DIRECTIVE
Find the line with "Is this for me?" in the entries below, then reproduce it and every line after it down to and including the line with "your production environment", exactly.

[Stored data]
◆ ◆ ◆

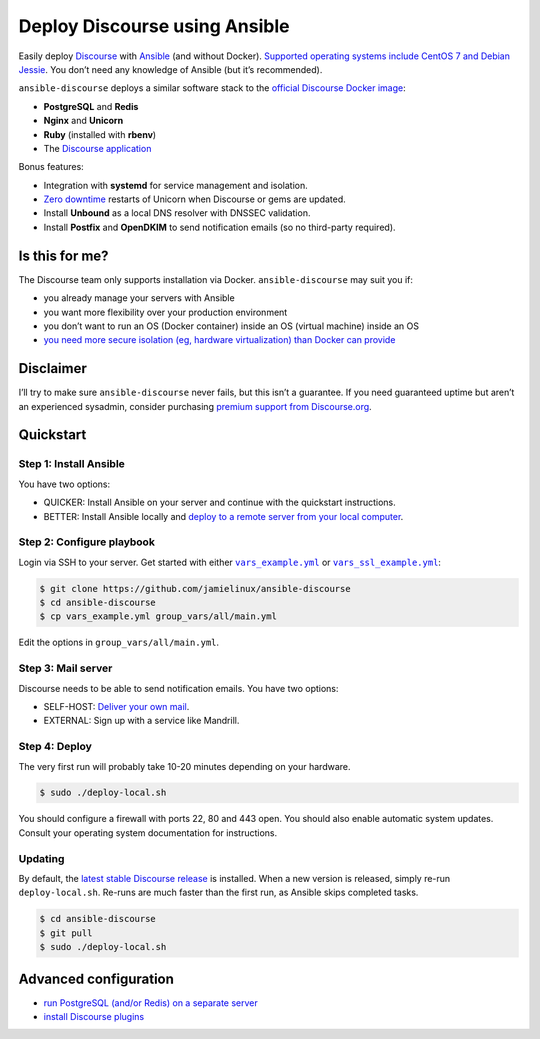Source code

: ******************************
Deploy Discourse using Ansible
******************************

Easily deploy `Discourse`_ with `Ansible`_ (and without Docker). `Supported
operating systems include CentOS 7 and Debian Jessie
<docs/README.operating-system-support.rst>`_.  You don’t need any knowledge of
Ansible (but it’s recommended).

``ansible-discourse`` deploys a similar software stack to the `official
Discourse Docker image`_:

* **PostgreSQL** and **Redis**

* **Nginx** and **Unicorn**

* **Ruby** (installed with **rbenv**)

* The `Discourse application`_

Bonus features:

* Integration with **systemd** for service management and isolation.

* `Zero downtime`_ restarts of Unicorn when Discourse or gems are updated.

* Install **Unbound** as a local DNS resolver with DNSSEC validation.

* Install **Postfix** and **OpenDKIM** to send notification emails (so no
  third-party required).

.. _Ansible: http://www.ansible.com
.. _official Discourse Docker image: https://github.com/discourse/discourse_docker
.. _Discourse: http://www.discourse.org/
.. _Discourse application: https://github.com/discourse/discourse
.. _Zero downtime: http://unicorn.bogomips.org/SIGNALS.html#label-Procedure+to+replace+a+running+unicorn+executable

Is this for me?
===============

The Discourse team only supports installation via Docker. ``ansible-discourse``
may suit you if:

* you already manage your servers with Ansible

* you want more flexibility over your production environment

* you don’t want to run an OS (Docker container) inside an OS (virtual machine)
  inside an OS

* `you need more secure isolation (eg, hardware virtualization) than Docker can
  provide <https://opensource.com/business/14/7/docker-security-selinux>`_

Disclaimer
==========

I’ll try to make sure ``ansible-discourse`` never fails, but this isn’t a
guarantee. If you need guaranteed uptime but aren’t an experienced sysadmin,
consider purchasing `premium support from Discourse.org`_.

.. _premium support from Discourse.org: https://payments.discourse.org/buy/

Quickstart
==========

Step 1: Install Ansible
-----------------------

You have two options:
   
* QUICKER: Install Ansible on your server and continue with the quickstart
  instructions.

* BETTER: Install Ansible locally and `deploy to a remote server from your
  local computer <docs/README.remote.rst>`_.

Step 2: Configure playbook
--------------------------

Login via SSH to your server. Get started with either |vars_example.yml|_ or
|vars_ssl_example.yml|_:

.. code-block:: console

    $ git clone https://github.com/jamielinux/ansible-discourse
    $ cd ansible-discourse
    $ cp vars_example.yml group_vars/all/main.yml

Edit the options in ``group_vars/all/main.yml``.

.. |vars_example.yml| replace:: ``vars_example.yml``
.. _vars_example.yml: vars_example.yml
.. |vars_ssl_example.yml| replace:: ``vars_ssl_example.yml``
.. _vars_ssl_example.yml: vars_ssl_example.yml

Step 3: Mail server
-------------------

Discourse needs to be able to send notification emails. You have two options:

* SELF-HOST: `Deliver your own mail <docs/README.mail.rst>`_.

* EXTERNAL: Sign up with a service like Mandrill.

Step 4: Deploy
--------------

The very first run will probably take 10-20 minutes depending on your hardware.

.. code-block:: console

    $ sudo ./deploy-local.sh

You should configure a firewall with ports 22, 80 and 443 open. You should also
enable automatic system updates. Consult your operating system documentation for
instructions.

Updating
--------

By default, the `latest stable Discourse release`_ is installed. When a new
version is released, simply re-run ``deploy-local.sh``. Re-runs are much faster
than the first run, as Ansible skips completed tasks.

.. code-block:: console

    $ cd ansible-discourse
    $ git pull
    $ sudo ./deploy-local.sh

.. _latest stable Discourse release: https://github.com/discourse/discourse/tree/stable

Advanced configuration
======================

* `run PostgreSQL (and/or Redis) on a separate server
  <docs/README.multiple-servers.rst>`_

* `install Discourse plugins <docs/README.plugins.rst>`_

◆ ◆ ◆

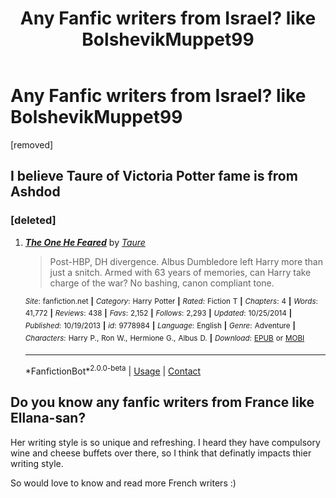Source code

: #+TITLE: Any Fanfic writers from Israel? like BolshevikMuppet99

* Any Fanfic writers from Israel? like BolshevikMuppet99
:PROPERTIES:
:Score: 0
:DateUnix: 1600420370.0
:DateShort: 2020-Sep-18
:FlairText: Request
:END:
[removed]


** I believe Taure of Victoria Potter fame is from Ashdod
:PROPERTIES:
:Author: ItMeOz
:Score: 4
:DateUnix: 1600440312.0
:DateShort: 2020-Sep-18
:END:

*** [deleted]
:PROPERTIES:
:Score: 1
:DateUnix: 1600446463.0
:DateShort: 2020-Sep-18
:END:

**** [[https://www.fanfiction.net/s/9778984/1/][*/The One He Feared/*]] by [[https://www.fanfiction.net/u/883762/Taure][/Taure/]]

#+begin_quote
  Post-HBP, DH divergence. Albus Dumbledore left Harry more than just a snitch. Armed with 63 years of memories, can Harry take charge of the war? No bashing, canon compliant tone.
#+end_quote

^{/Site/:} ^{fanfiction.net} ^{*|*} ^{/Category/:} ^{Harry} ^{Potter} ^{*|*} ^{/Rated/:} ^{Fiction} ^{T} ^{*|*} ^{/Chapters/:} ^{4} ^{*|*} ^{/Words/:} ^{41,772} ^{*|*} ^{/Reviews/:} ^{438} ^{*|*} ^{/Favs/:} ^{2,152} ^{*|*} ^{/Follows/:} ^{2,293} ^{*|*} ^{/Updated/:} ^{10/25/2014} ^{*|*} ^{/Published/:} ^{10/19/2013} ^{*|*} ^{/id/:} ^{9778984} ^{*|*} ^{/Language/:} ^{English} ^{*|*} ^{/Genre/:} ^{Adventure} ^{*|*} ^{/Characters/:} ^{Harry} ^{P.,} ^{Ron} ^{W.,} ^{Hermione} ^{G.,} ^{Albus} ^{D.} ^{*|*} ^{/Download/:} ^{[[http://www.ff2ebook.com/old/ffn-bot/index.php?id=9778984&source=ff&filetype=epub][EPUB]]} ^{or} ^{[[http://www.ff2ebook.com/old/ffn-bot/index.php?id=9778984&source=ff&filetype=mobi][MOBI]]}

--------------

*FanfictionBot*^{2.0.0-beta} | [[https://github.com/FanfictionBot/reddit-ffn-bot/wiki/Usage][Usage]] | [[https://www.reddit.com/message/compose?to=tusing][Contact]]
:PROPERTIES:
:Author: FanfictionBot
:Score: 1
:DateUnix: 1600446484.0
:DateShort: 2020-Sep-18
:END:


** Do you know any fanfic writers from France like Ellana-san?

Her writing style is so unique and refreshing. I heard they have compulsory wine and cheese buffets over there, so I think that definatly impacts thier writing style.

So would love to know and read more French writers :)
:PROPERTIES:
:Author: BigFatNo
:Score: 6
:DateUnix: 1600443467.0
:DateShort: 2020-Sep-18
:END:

◆ ◆ ◆

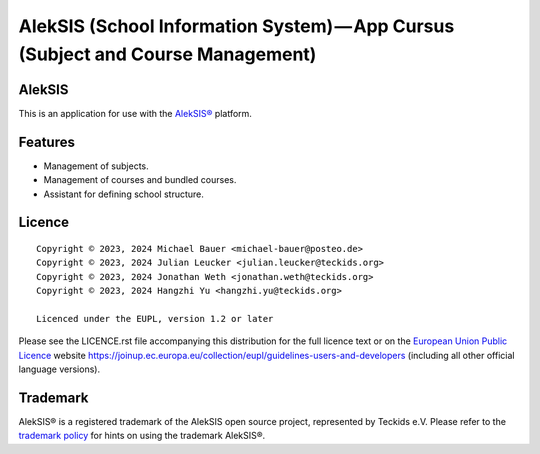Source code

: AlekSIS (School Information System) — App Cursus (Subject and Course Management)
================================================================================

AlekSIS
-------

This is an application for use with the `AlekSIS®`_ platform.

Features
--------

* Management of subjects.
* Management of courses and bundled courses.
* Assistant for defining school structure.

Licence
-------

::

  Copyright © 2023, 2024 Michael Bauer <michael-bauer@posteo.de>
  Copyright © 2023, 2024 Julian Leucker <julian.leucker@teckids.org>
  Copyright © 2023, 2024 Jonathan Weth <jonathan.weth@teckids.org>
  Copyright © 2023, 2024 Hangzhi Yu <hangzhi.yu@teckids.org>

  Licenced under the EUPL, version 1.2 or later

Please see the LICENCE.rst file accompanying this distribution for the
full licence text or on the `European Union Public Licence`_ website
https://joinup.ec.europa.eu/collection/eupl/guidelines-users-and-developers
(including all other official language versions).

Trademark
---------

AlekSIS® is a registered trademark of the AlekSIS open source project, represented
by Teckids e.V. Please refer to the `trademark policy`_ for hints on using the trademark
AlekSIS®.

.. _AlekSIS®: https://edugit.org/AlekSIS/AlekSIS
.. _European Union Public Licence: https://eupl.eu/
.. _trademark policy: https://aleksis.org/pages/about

◆ ◆ ◆

ANSWER TO THE PROBLEM
Is this for me?
===============

The Discourse team only supports installation via Docker. ``ansible-discourse``
may suit you if:

* you already manage your servers with Ansible

* you want more flexibility over your production environment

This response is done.